> _EXERCÍCIO_
Reproduza, no trecho do texto, a passagem de "O seu erro tem" a "que mais sofre).", sem qualquer alteração.

A despeito do que, de fato, esteja acontecendo no mundo real, por melhores que possam ser as circunstâncias, Carlos continua odiando e sofrendo. Mesmo o senhor tendo alcançado o objetivo de ser eleito, ele permanece odiando. Ele aprendeu a ser assim e não sabe fazer de outra forma. Não é por mal, ele não tem culpa, simplesmente não sabe fazer diferente.
E o senhor tem alimentado essa situação. E isso só vai mudar quando o senhor RECONHECER A VERDADE.
Para manter o vínculo afetivo com ele, para manter a conexão física e emocional, o senhor embarca nessas fantasias, nessas paranoias, nas eternas teorias de conspiração.
Carlos aprendeu a ser assim com o senhor. Foi o senhor que o ensinou, desde pequeno, a viver em confronto. Vide o que assumiu contra a própria mãe, ainda quando jovem. Essas experiências deixam marcas, Capitão. A mente humana é muito profunda e complicada. É bom estar preparado para confrontos. Viver em permanente estado de beligerância nubla a mente e a existência.
O seu erro tem sido fazer exatamente o contrário daquilo que prega. O seu pecado é, nesse caso, não RECONHECER A VERDADE. E, portanto, não se libertar (nem libertar o próprio filho, que é o que mais sofre).
Ao agir assim, o senhor se mantém preso, mantém o seu filho preso, e gera um rastro terrível de destruição à sua volta. O senhor destrói os seus principais amigos e aliados. O senhor se torna uma pessoa injusta com os outros. Além disso, alimenta e incentiva o comportamento viciado do filho, impedindo-o de se libertar do ódio.

> _LISTAGEM FORNECIDA_

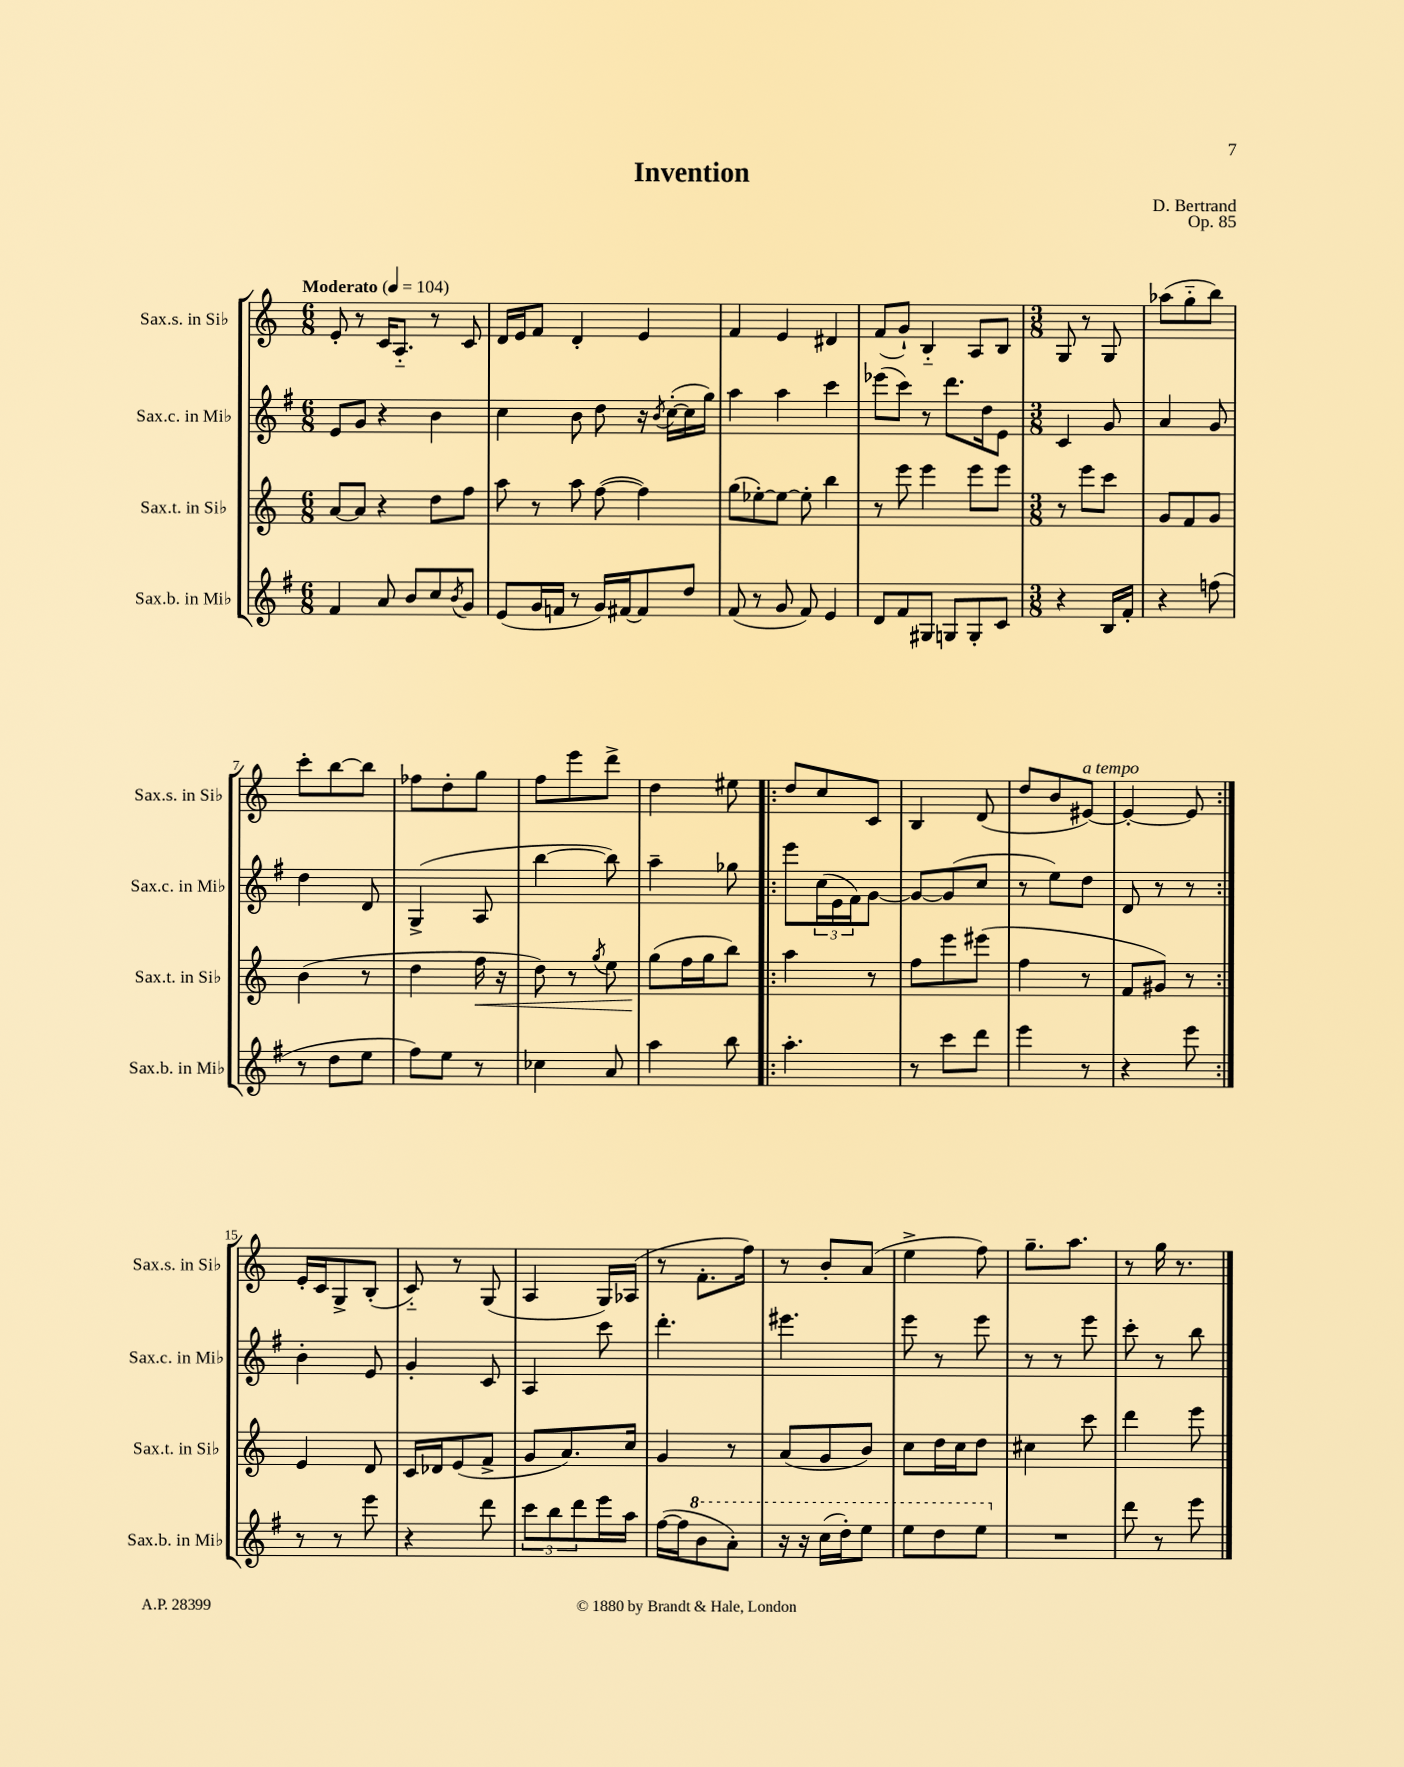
\header { title = "Invention" composer = "D. Bertrand" opus = "Op. 85" }
<<
\new StaffGroup <<
\new Staff = "s0" \with { instrumentName = "Sax.s. in Sib" shortInstrumentName = "Sax.s. in Sib" } {
    \clef treble \key c \major \numericTimeSignature \time 6/8 \tempo "Moderato" 4 = 104
    e'8-. r8 c'16 a8.-_ r8 c'8 |
    d'16 e'16 f'8 d'4-. e'4 |
    f'4 e'4 dis'4 |
    f'8( g'8-!) b4-_ a8 b8 |
    \numericTimeSignature \time 3/8 g8 r8 g8 |
    aes''8( g''8-_ b''8) |
    c'''8-. b''8~ b''8 |
    fes''8 d''8-. g''8 |
    f''8 e'''8 d'''8-> |
    d''4 eis''8 |
    \repeat volta 2 { d''8 c''8 c'8 |
    b4 d'8( |
    d''8 b'8 eis'8~^\markup { \italic "a tempo" }) |
    eis'4~-. eis'8 | }
    e'16-. c'16 g8-> b8-.( |
    c'8-_) r8 g8( |
    a4 g16) aes16( |
    r8 f'8.-. f''16) |
    r8 b'8-. a'8( |
    e''4-> f''8) |
    g''8.-- a''8. |
    r8 g''16 r8. \bar "|." |
}
\new Staff = "s1" \with { instrumentName = "Sax.c. in Mib" shortInstrumentName = "Sax.c. in Mib" } {
    \clef treble \key g \major \numericTimeSignature \time 6/8
    e'8 g'8 r4 b'4 |
    c''4 b'8 d''8 r16 \acciaccatura { b'8 } c''16~-.( c''16 g''16) |
    a''4 a''4 c'''4 |
    ees'''8( c'''8) r8 d'''8. d''16 e'8 |
    \numericTimeSignature \time 3/8 c'4 g'8 |
    a'4 g'8 |
    d''4 d'8 |
    g4->( a8 |
    b''4~ b''8) |
    a''4-- ges''8 |
    \repeat volta 2 { e'''8 \tuplet 3/2 { c''16( e'16 fis'16) } g'8~ |
    g'8~ g'8( c''8 |
    r8 e''8) d''8 |
    d'8 r8 r8 | }
    b'4-. e'8 |
    g'4-. c'8 |
    a4 c'''8 |
    d'''4.-. |
    eis'''4. |
    e'''8 r8 e'''8 |
    r8 r8 e'''8 |
    c'''8-. r8 b''8 \bar "|." |
}
\new Staff = "s2" \with { instrumentName = "Sax.t. in Sib" shortInstrumentName = "Sax.t. in Sib" } {
    \clef treble \key c \major \numericTimeSignature \time 6/8
    a'8~ a'8 r4 d''8 f''8 |
    a''8 r8 a''8 f''8~( f''4) |
    g''8( ees''8~-.) ees''8~ ees''8-. b''4 |
    r8 e'''8 e'''4 e'''8 e'''8 |
    \numericTimeSignature \time 3/8 r8 e'''8 c'''8 |
    g'8 f'8 g'8 |
    b'4( r8 |
    d''4 f''16\< r16 |
    d''8) r8 \acciaccatura { g''8 } e''8 |
    g''8\!( f''16 g''16 b''8) |
    \repeat volta 2 { a''4 r8 |
    f''8 e'''8 eis'''8( |
    f''4 r8 |
    f'8 gis'8) r8 | }
    e'4 d'8 |
    c'16 des'16 e'8( f'8-> |
    g'8 a'8.) c''16 |
    g'4 r8 |
    a'8( g'8 b'8) |
    c''8 d''16 c''16 d''8 |
    cis''4 c'''8 |
    d'''4 e'''8 \bar "|." |
}
\new Staff = "s3" \with { instrumentName = "Sax.b. in Mib" shortInstrumentName = "Sax.b. in Mib" } {
    \clef treble \key g \major \numericTimeSignature \time 6/8
    fis'4 a'8 b'8 c''8 \acciaccatura { b'8 } g'8 |
    e'8( g'16 f'16 r8 g'16) fis'16~ fis'8 d''8 |
    fis'8( r8 g'8 fis'8) e'4 |
    d'8 fis'8 gis8 g8 g8-. c'8 |
    \numericTimeSignature \time 3/8 r4 b16 fis'16-. |
    r4 f''8( |
    r8 d''8 e''8 |
    fis''8) e''8 r8 |
    ces''4 a'8 |
    a''4 b''8 |
    \repeat volta 2 { a''4.-. |
    r8 c'''8 d'''8 |
    e'''4 r8 |
    r4 e'''8 | }
    r8 r8 e'''8 |
    r4 d'''8 |
    \tuplet 3/2 { c'''8 b''8 d'''8 } e'''16 a''16 |
    fis''16~( fis''16 \ottava #1 b''8 a''8-.) |
    r16 r16 c'''16( d'''16-.) e'''8 |
    e'''8 d'''8 e'''8 \ottava #0 |
    R4. |
    d'''8 r8 e'''8 \bar "|." |
}
>>
>>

> _SOLUÇÃO_
O seu erro tem sido fazer exatamente o contrário daquilo que prega. O seu pecado é, nesse caso, não RECONHECER A VERDADE. E, portanto, não se libertar (nem libertar o próprio filho, que é o que mais sofre).